B6.CAST(Cg)-Large1^vls/Pjn

Stock number: 005350
Research areas: Neurobiology Research

Description

Mice homozygous for the veils (Large^vls) allele appear runted with muscle wasting. By five months of age, mild to moderate multifocal areas of cardiomyocyte degeneration are observed in the myocardium of homozygotes. Homozygote mice exhibit extensive ocular abnormalities including: retinal dysplasia, a disorganized ganglion cell layer, thinning of the inner nuclear layer, a progressive diminution of photoreceptor cells with aging, as well as, defects in the inner limiting membrane and outer plexiform layer.

Detailed description

Mice homozygous for the veils (Large^vls) allele appear runted with muscle wasting. By five months of age, mild to moderate multifocal areas of cardiomyocyte degeneration are observed in the myocardium of homozygotes.

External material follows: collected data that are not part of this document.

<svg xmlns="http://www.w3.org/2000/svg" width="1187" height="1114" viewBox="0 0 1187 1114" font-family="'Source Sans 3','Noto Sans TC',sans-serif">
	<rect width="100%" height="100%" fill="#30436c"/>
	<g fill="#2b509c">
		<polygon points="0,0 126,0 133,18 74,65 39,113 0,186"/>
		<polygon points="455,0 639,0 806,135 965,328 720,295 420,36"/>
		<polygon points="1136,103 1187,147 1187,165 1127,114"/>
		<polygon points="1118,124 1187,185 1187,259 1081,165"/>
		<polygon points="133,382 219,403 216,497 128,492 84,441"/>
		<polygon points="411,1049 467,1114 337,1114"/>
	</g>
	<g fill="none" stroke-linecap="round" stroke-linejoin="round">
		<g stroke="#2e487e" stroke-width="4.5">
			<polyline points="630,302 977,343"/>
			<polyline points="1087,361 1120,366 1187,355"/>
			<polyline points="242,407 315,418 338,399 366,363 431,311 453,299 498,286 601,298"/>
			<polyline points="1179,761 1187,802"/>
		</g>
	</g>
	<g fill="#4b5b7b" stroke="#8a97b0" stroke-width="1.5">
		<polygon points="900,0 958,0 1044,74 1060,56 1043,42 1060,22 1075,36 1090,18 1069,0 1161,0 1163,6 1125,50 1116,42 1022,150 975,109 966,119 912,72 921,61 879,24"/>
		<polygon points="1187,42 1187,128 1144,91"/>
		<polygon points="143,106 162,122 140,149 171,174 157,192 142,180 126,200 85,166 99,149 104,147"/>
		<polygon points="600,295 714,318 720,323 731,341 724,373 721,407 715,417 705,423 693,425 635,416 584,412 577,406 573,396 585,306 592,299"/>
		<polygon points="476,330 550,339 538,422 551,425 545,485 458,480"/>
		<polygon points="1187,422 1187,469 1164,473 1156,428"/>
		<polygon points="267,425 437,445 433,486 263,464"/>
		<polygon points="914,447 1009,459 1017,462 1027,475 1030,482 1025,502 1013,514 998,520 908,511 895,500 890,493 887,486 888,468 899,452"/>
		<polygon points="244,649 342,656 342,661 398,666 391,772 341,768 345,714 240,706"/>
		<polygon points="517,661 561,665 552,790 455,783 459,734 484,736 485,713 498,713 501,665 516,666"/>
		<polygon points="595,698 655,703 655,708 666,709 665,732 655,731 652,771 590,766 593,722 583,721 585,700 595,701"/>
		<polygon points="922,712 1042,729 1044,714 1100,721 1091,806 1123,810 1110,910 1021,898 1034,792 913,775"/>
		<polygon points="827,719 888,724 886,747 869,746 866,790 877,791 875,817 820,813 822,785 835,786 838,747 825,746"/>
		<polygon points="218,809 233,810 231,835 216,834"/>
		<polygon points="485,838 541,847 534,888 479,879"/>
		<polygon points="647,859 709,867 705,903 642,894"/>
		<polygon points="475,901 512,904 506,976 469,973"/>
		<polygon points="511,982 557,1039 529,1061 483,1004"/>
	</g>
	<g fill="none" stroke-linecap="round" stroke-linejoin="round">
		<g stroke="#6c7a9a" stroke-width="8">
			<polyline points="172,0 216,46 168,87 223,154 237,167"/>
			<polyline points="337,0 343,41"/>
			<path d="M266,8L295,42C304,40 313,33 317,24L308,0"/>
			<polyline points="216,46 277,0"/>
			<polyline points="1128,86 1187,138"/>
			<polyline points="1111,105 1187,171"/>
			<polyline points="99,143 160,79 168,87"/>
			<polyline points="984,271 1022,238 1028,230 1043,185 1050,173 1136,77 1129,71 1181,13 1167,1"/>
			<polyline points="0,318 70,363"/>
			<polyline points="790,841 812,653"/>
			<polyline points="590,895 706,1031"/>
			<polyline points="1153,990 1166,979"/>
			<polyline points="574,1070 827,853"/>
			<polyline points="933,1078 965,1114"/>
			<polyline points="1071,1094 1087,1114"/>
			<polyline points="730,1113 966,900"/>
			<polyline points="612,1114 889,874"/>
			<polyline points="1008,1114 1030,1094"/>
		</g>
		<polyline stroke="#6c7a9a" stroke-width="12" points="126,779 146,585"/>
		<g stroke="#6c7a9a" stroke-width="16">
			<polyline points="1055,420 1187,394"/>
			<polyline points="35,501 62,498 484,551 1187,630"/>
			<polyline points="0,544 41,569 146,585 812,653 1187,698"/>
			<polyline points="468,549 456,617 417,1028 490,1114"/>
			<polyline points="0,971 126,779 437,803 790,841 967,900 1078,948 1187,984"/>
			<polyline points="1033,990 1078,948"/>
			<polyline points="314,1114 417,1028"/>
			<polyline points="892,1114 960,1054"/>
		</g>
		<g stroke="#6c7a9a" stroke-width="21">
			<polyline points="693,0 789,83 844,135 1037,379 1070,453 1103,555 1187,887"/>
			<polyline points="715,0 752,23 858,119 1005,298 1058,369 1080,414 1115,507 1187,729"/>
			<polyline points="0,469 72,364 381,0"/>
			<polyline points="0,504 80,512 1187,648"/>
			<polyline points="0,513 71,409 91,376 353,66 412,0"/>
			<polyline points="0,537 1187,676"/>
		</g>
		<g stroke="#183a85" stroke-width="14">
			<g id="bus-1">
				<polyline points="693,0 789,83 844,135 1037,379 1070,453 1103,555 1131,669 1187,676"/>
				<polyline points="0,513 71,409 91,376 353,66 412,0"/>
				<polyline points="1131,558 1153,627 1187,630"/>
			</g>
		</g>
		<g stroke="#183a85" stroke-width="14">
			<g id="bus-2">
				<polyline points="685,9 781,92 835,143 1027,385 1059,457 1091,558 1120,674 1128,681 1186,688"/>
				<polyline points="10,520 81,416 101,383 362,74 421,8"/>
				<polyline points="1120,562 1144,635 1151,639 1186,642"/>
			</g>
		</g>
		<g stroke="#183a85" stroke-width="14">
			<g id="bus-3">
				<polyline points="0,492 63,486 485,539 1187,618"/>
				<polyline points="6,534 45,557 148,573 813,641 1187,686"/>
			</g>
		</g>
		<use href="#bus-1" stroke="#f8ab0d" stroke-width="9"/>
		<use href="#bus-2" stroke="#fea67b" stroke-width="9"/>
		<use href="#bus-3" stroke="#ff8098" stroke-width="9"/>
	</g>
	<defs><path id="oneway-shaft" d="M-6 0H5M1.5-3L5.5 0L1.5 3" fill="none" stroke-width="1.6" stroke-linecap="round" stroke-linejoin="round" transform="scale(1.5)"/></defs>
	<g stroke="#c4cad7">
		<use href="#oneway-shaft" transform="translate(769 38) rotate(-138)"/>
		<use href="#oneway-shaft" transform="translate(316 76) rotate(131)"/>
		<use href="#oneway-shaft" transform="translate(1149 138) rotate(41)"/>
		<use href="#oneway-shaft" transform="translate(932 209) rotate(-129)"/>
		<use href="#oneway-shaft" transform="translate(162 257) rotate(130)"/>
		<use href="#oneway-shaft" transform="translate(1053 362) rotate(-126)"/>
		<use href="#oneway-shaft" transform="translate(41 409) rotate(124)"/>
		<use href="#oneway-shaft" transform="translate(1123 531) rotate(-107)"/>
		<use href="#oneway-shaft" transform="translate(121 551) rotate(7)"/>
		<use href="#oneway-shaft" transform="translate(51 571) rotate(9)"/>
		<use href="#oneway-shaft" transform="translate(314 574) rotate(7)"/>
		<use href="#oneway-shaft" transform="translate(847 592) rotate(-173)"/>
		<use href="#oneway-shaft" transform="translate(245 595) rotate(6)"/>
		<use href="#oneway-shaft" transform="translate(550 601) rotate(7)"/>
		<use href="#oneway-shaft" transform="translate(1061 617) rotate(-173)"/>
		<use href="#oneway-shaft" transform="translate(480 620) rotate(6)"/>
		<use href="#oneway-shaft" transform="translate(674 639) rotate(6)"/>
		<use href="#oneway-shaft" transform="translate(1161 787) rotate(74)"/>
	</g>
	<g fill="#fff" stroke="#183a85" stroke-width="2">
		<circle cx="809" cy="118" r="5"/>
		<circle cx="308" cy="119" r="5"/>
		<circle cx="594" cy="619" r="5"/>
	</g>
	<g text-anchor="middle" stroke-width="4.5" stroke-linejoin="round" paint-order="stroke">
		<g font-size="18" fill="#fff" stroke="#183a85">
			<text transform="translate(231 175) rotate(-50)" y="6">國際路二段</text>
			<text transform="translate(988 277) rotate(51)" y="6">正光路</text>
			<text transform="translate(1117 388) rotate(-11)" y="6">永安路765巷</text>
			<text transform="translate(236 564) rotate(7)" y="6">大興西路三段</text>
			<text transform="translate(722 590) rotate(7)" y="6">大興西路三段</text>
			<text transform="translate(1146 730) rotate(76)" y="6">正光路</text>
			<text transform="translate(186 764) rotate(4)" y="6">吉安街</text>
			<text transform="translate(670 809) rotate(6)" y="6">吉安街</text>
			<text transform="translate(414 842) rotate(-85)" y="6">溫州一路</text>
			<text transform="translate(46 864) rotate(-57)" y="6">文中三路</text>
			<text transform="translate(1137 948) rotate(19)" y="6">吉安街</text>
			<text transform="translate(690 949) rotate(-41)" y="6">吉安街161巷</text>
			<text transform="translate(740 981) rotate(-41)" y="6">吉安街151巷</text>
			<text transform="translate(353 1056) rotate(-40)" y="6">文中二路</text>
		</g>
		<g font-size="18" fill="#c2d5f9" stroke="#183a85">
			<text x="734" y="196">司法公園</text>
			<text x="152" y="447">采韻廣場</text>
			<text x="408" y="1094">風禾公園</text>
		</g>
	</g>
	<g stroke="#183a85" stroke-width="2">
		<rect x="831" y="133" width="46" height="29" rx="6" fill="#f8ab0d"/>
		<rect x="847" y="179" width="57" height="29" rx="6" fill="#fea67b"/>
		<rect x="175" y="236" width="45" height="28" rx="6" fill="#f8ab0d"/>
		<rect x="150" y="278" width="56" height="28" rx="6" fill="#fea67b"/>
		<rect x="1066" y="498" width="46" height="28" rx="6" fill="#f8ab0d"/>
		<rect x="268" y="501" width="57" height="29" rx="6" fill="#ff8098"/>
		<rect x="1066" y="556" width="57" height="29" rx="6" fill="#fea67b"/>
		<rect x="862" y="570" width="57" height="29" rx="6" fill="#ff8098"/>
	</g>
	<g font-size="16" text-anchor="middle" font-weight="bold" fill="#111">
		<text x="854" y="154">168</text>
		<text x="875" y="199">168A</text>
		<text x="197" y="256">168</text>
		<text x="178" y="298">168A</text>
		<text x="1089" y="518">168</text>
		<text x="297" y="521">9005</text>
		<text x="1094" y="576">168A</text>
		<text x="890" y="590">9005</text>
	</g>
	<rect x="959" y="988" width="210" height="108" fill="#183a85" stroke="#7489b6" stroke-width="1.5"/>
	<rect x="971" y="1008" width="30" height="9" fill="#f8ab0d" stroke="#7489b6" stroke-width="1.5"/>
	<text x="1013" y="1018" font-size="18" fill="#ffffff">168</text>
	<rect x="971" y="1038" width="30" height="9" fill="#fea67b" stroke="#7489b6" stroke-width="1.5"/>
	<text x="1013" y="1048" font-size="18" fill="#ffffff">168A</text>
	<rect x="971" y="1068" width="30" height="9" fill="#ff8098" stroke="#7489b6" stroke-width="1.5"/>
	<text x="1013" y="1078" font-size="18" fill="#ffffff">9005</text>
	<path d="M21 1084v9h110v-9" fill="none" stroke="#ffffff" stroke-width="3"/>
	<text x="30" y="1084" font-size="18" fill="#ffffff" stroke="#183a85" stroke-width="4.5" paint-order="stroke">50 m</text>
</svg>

Homozygote mice exhibit extensive ocular abnormalities including: retinal dysplasia, a disorganized ganglion cell layer, thinning of the inner nuclear layer, a progressive diminution of photoreceptor cells with aging, as well as, defects in the inner limiting membrane and outer plexiform layer. (Lee Y, et al., 2005)

Development

The veils (vls) spontaneous mutation was first identified in the progeny of an F1 cross consisting of the progenitor strains CAST/Ei and a C57BL/6J congenic (N7) carrying the rd7 allele. The donor strain for the congenic was identified as 77-2C2a-special. (Lee Y, et al., 2005) A genome scan of F2 progeny indicated that the spontaneous mutation occurred in a CAST/Ei allele. This congenic has been backcrossed 10 times to C57BL/6J and does not carry the rd7 allele.